Creaner seems unsurprised when I asked, “What took so long?”

“It doesn’t take long to create these standards,” said Creaner. “That’s the easy bit. Trying to get adoption is the hard part.” Therefore, perhaps it is the changing business landscape that is driving adoption. “The reality is that people adopt standards when they are no longer willing to pay the cost of going proprietary.”

Creaner and the TM Forum are unequivocal on the idea that standards reduce cost. Furthermore, they have released numerous case studies from providers who insist that experience has supported this idea of cost savings as a result of Forum-backed standards.

However, the Forum’s particular take on standards is not without its skeptics.

“When we look at TM Forum, it’s all high level architectures and it’s all a little bit loosey-goosey,” said Alan Quayle, an industry analyst and longtime observer of the Forum. This looseness, according to Quayle, stems from how the Forum makes its money and who, therefore, gets a seat at the standards-crafting table. “The paymasters are the big suppliers,” said Quayle. “They’re the ones with the big budgets at the conferences. They’re laying down millions of dollars for their stands and their platinum or ultra-platinum or diamond-diamond-diamond sponsorships.”

Quayle compares that to other industries, like financial services, wherein standards are highly specific and set by the service providers with suppliers supporting, but not driving, the process.

“If it was a pure standards body owned and operated by the service providers, I think we’d get a lot more specificity.” said Quayle.
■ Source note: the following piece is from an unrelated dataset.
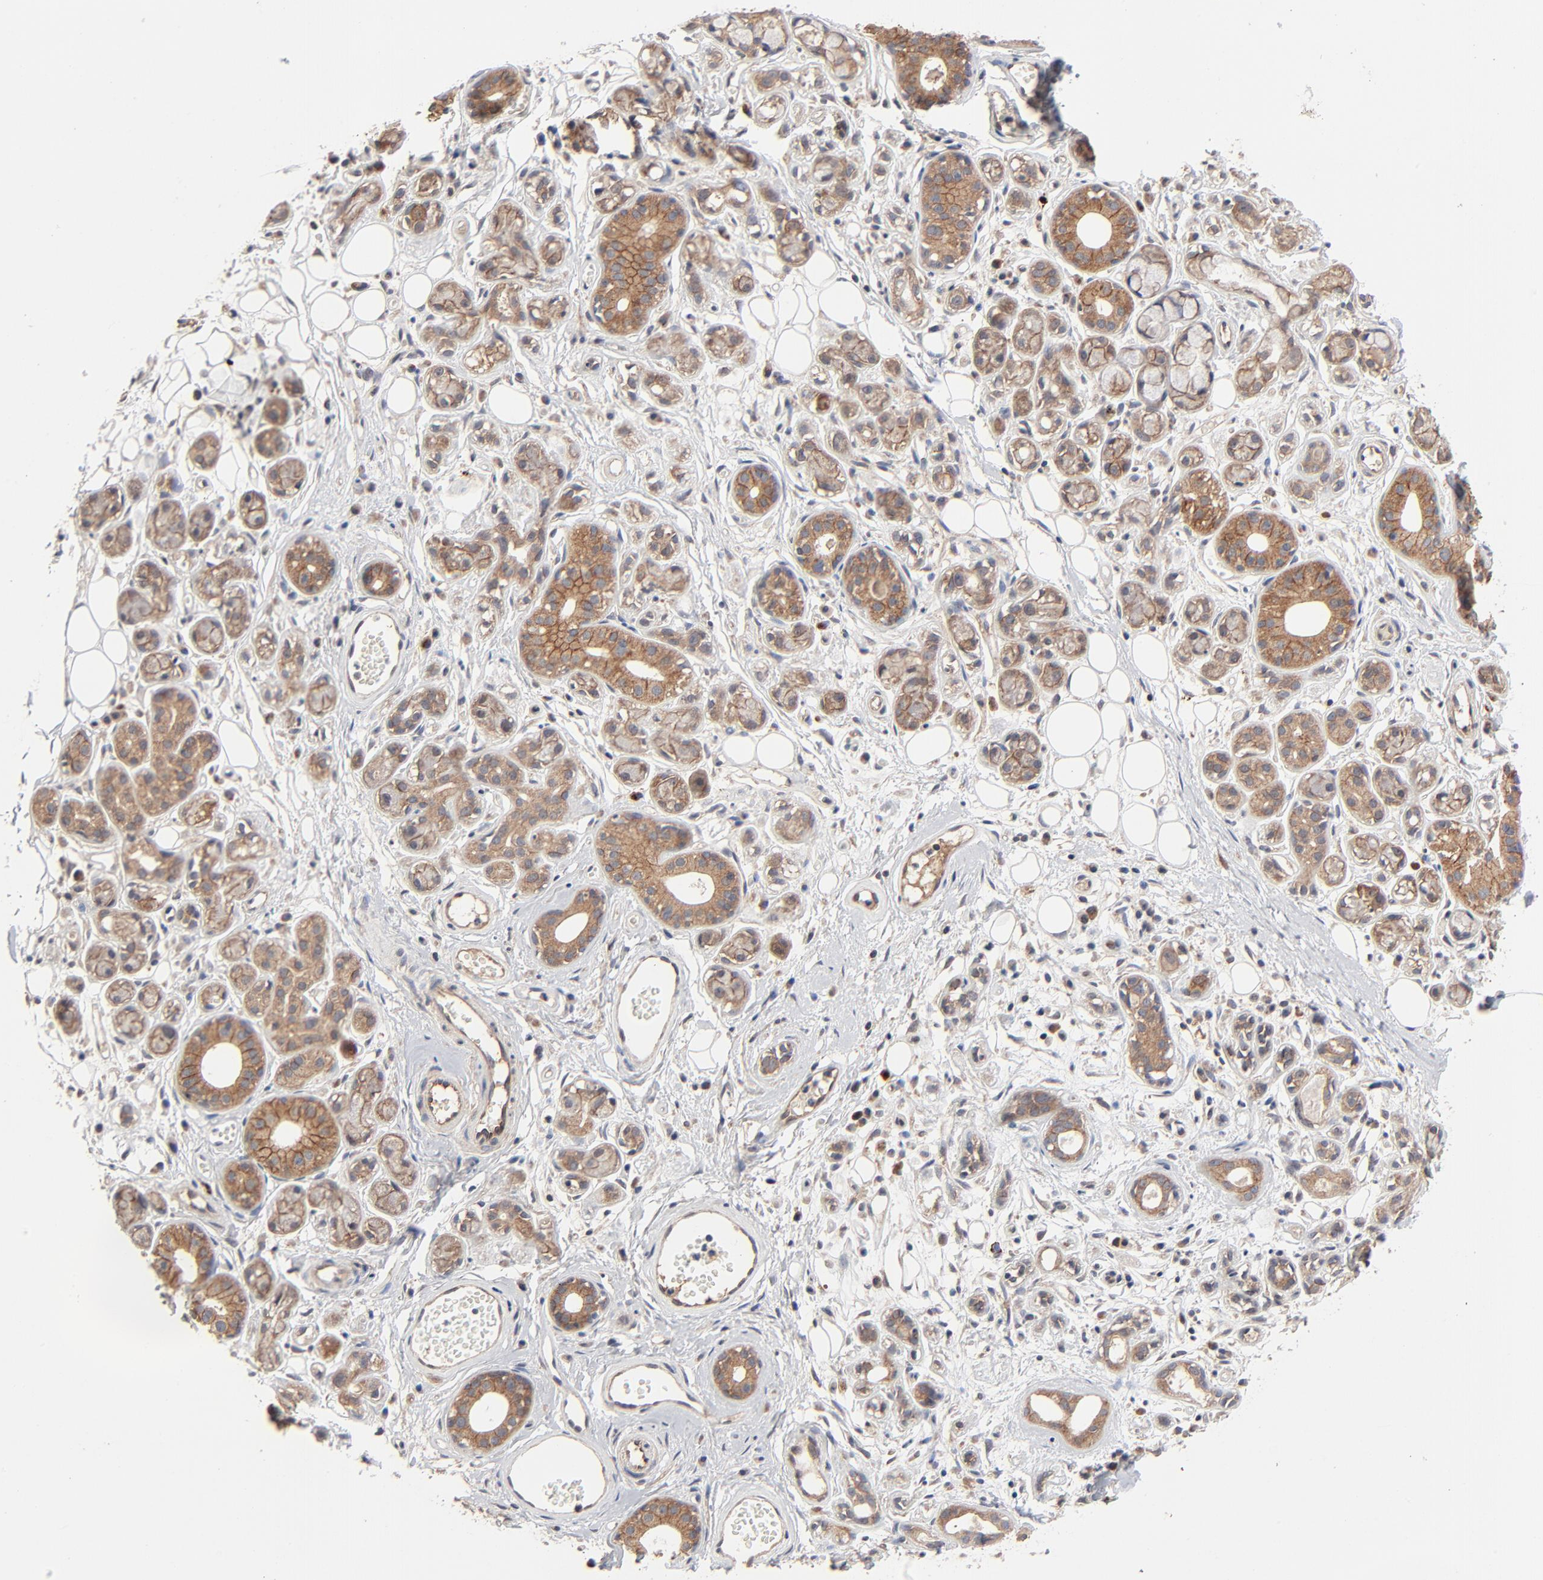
{"staining": {"intensity": "strong", "quantity": ">75%", "location": "cytoplasmic/membranous"}, "tissue": "salivary gland", "cell_type": "Glandular cells", "image_type": "normal", "snomed": [{"axis": "morphology", "description": "Normal tissue, NOS"}, {"axis": "topography", "description": "Salivary gland"}], "caption": "Protein analysis of benign salivary gland displays strong cytoplasmic/membranous positivity in approximately >75% of glandular cells. Nuclei are stained in blue.", "gene": "ABLIM3", "patient": {"sex": "male", "age": 54}}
His solution? Create just such a standards body by splitting the standards group from the conference organizing group. “All the money is made on the conference organization,” said Quayle, “which might bias the focus of the standardization a little bit.”

However, Creaner insists that while suppliers are a part of the process, it is service providers who are driving the effort. Whereas service providers once insisted on designing their own systems and services, “they now understand that there is no differentiation in a lot of these basic areas,” said Creaner. “There’s only unnecessary cost.” He uses the analogy that if the telcos ran the airline industry, every carrier would have its own style of plane or its own fuel or its own proprietary type of wing. However, they are increasingly understanding that standardization does not mean a lack of differentiation.

”This could have happened 20 years ago, but the pain wasn’t there,” said Creaner.“And once they start mandating it in their procurement activities, the supply side rapidly shifts over and follows the money. The whole thing really starts with the service provider, their level of need and their level of pain.”

Given a real and growing demand among service providers for interoperability, and the growth of technologies like service-oriented architecture (SOA) and cloud computing, the TMF is well positioned to take advantage of their recent self-appointment as a SDO. The major remaining hurdle is also the largest one: widespread adoption of the Forum’s standards. The momentum for that adoption may require more than just a casual rebranding. It seems to rest, almost solely, upon the TMF’s ability to both involve and energize more CSP members to create an industry-wide set of mandatory standards, and regulate compliance across the ISV community.